Mr. Arbuthnot: The information is not available in the form requested. The number of APP holders who made no contribution in addition to the DSS payment in the financial year 1992 93--the latest year for which figures are available--was 3,050,000. The number of individuals contracted out of the state earnings-related pension scheme into APP as at 31 March 1993 was 5,004,000.
Mr. Denham: To ask the Secretary of State for Social Security what is the total number of holders of appropriate personal pensions.
Mr. Arbuthnot: The answer is 4,993,930.
Mr. Denham: To ask the Secretary of State for Social Security what action he is taking to ensure that those who are holders of appropriate personal pensions but who would be better off rejoining SERPS are advised to do so.
Mr. Arbuthnot: All new appropriate personal pension holders automatically receive a copy of the DSS leaflet "Making the most of your Personal Pension--PP2". The leaflet advises APP holders to monitor continually their pension arrangements in the light of any changes in their circumstances and that they should seek expert financial advice before coming to any decision on whether to alter those arrangements.
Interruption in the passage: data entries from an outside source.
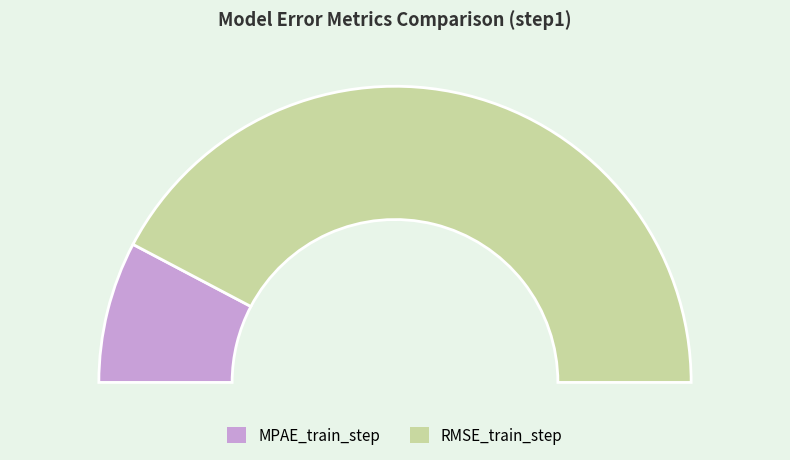

How much of the chart is everything except MPAE_train_step?

84.6%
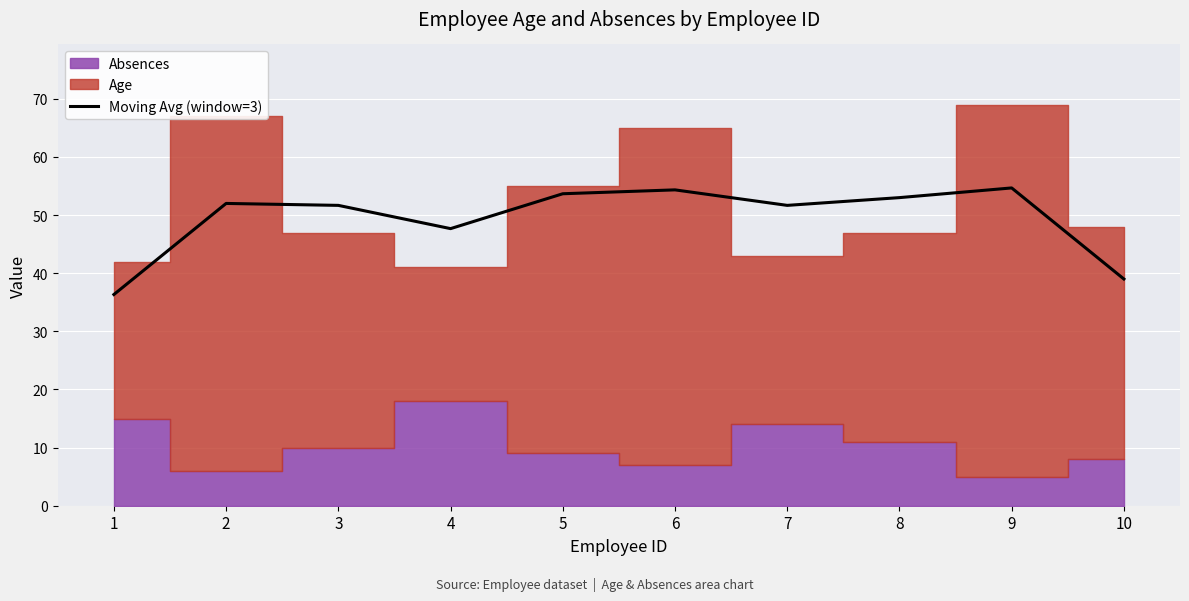

Read the value at 4.

47.7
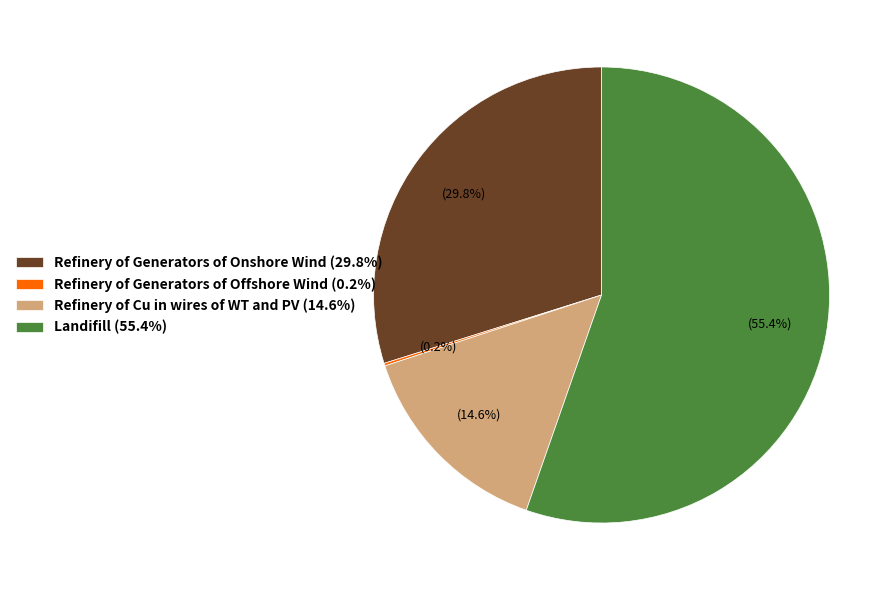

Approximately how many times larger is the value at Refinery of Cu in wires of WT and PV (14.6%) compared to Landifill (55.4%)?

0.3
Dr. Lynne Jones: To ask the Secretary of State for Social Security how many (a) women and (b) men applied to his Department requesting a projection of their future state pension entitlement in the last year for which figures are available; and how much it cost to provide.
Mr. Arbuthnot: I refer the hon. Member to the reply given to the hon. Member for Crewe and Nantwich (Mrs. Dunwoody) on 22 June at column 184 .
Information regarding gender breakdown is not available.
Mr. Denham: To ask the Secretary of State for Social Security what estimate he has made of the number of holders of appropriate personal pensions who have (a) reduced their contribution to the APP and (b) matched
Column 1376their contributions to their APP in each of the past five years.
Mr. Arbuthnot: The information requested is not available.
Mr. Denham: To ask the Secretary of State for Social Security what is his estimate of the number of individuals who have opted out of the state earnings-related pension scheme for whom it would be financially beneficial to rejoin.
Mr. Arbuthnot: The information requested is not available. The decision whether to contract out of SERPS depends on an individual's circumstances. Any appropriate personal pension holder who is concerned that he or she may be better off by rejoining SERPS should contact his or her pension provider.